Erfasste Daten:
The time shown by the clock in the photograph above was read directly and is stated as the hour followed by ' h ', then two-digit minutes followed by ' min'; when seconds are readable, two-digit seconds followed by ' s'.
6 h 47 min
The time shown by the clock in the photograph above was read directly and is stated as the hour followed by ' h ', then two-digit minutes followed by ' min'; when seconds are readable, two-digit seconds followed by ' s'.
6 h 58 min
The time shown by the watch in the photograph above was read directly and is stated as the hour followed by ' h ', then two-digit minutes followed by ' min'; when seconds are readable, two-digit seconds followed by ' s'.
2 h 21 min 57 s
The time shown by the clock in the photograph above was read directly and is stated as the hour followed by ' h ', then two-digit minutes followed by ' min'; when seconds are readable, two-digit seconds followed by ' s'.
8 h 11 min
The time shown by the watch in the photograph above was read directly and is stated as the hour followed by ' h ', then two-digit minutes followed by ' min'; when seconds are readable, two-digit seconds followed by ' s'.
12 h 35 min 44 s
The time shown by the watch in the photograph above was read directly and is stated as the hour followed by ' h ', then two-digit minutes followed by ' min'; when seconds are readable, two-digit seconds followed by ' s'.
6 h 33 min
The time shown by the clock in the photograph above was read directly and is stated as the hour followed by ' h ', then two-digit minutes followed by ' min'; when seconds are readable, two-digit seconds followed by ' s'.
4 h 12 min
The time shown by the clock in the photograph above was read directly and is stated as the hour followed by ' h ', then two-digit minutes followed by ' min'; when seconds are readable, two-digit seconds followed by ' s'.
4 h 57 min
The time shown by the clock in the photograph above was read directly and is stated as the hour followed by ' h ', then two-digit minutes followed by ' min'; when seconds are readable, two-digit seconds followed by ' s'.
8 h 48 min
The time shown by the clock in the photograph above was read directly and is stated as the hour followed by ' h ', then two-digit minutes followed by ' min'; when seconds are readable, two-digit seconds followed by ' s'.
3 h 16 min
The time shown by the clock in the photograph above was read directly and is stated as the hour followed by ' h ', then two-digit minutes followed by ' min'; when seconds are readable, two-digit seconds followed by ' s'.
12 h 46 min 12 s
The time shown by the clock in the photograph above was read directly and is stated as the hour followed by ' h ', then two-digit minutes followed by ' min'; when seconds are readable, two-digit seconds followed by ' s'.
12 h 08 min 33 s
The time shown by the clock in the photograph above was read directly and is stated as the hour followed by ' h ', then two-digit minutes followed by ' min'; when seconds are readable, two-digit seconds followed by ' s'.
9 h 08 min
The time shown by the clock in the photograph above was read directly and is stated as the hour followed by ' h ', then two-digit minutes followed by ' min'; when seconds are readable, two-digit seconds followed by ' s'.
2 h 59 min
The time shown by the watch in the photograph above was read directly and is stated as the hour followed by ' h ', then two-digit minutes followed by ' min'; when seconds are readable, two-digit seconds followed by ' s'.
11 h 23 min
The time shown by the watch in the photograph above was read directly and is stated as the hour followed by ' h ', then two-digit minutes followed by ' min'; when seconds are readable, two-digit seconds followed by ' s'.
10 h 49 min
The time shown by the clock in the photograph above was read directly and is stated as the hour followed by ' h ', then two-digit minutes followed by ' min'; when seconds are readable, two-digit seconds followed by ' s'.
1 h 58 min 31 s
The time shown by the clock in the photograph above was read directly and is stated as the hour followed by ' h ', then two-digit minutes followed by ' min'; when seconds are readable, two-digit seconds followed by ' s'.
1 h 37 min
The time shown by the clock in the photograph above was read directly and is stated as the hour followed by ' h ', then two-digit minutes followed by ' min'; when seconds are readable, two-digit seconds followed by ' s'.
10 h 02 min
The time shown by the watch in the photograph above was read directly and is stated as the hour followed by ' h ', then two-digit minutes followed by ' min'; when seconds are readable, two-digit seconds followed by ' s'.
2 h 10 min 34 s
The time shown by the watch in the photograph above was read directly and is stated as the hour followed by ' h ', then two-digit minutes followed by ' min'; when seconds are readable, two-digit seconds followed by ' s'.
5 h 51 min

Aufgabenstellung: Wandle bitte sämtliche Zeilen der Datensätze oben in eine JSON-Liste aus Zeichenketten um, je Zeile ein Eintrag. Leerzeilen lässt du dabei weg.

Erledigte Aufgabe:
[
  "The time shown by the clock in the photograph above was read directly and is stated as the hour followed by ' h ', then two-digit minutes followed by ' min'; when seconds are readable, two-digit seconds followed by ' s'.",
  "6 h 47 min",
  "The time shown by the clock in the photograph above was read directly and is stated as the hour followed by ' h ', then two-digit minutes followed by ' min'; when seconds are readable, two-digit seconds followed by ' s'.",
  "6 h 58 min",
  "The time shown by the watch in the photograph above was read directly and is stated as the hour followed by ' h ', then two-digit minutes followed by ' min'; when seconds are readable, two-digit seconds followed by ' s'.",
  "2 h 21 min 57 s",
  "The time shown by the clock in the photograph above was read directly and is stated as the hour followed by ' h ', then two-digit minutes followed by ' min'; when seconds are readable, two-digit seconds followed by ' s'.",
  "8 h 11 min",
  "The time shown by the watch in the photograph above was read directly and is stated as the hour followed by ' h ', then two-digit minutes followed by ' min'; when seconds are readable, two-digit seconds followed by ' s'.",
  "12 h 35 min 44 s",
  "The time shown by the watch in the photograph above was read directly and is stated as the hour followed by ' h ', then two-digit minutes followed by ' min'; when seconds are readable, two-digit seconds followed by ' s'.",
  "6 h 33 min",
  "The time shown by the clock in the photograph above was read directly and is stated as the hour followed by ' h ', then two-digit minutes followed by ' min'; when seconds are readable, two-digit seconds followed by ' s'.",
  "4 h 12 min",
  "The time shown by the clock in the photograph above was read directly and is stated as the hour followed by ' h ', then two-digit minutes followed by ' min'; when seconds are readable, two-digit seconds followed by ' s'.",
  "4 h 57 min",
  "The time shown by the clock in the photograph above was read directly and is stated as the hour followed by ' h ', then two-digit minutes followed by ' min'; when seconds are readable, two-digit seconds followed by ' s'.",
  "8 h 48 min",
  "The time shown by the clock in the photograph above was read directly and is stated as the hour followed by ' h ', then two-digit minutes followed by ' min'; when seconds are readable, two-digit seconds followed by ' s'.",
  "3 h 16 min",
  "The time shown by the clock in the photograph above was read directly and is stated as the hour followed by ' h ', then two-digit minutes followed by ' min'; when seconds are readable, two-digit seconds followed by ' s'.",
  "12 h 46 min 12 s",
  "The time shown by the clock in the photograph above was read directly and is stated as the hour followed by ' h ', then two-digit minutes followed by ' min'; when seconds are readable, two-digit seconds followed by ' s'.",
  "12 h 08 min 33 s",
  "The time shown by the clock in the photograph above was read directly and is stated as the hour followed by ' h ', then two-digit minutes followed by ' min'; when seconds are readable, two-digit seconds followed by ' s'.",
  "9 h 08 min",
  "The time shown by the clock in the photograph above was read directly and is stated as the hour followed by ' h ', then two-digit minutes followed by ' min'; when seconds are readable, two-digit seconds followed by ' s'.",
  "2 h 59 min",
  "The time shown by the watch in the photograph above was read directly and is stated as the hour followed by ' h ', then two-digit minutes followed by ' min'; when seconds are readable, two-digit seconds followed by ' s'.",
  "11 h 23 min",
  "The time shown by the watch in the photograph above was read directly and is stated as the hour followed by ' h ', then two-digit minutes followed by ' min'; when seconds are readable, two-digit seconds followed by ' s'.",
  "10 h 49 min",
  "The time shown by the clock in the photograph above was read directly and is stated as the hour followed by ' h ', then two-digit minutes followed by ' min'; when seconds are readable, two-digit seconds followed by ' s'.",
  "1 h 58 min 31 s",
  "The time shown by the clock in the photograph above was read directly and is stated as the hour followed by ' h ', then two-digit minutes followed by ' min'; when seconds are readable, two-digit seconds followed by ' s'.",
  "1 h 37 min",
  "The time shown by the clock in the photograph above was read directly and is stated as the hour followed by ' h ', then two-digit minutes followed by ' min'; when seconds are readable, two-digit seconds followed by ' s'.",
  "10 h 02 min",
  "The time shown by the watch in the photograph above was read directly and is stated as the hour followed by ' h ', then two-digit minutes followed by ' min'; when seconds are readable, two-digit seconds followed by ' s'.",
  "2 h 10 min 34 s",
  "The time shown by the watch in the photograph above was read directly and is stated as the hour followed by ' h ', then two-digit minutes followed by ' min'; when seconds are readable, two-digit seconds followed by ' s'.",
  "5 h 51 min"
]